== Source material

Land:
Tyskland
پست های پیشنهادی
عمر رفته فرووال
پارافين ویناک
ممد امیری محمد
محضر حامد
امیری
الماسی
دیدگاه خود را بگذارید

====

> [Work instruction]: Reproduce every line of the records above, word for word and in the same order.

> [Answer to the exercise]:
Land:
Tyskland
پست های پیشنهادی
عمر رفته فرووال
پارافين ویناک
ممد امیری محمد
محضر حامد
امیری
الماسی
دیدگاه خود را بگذارید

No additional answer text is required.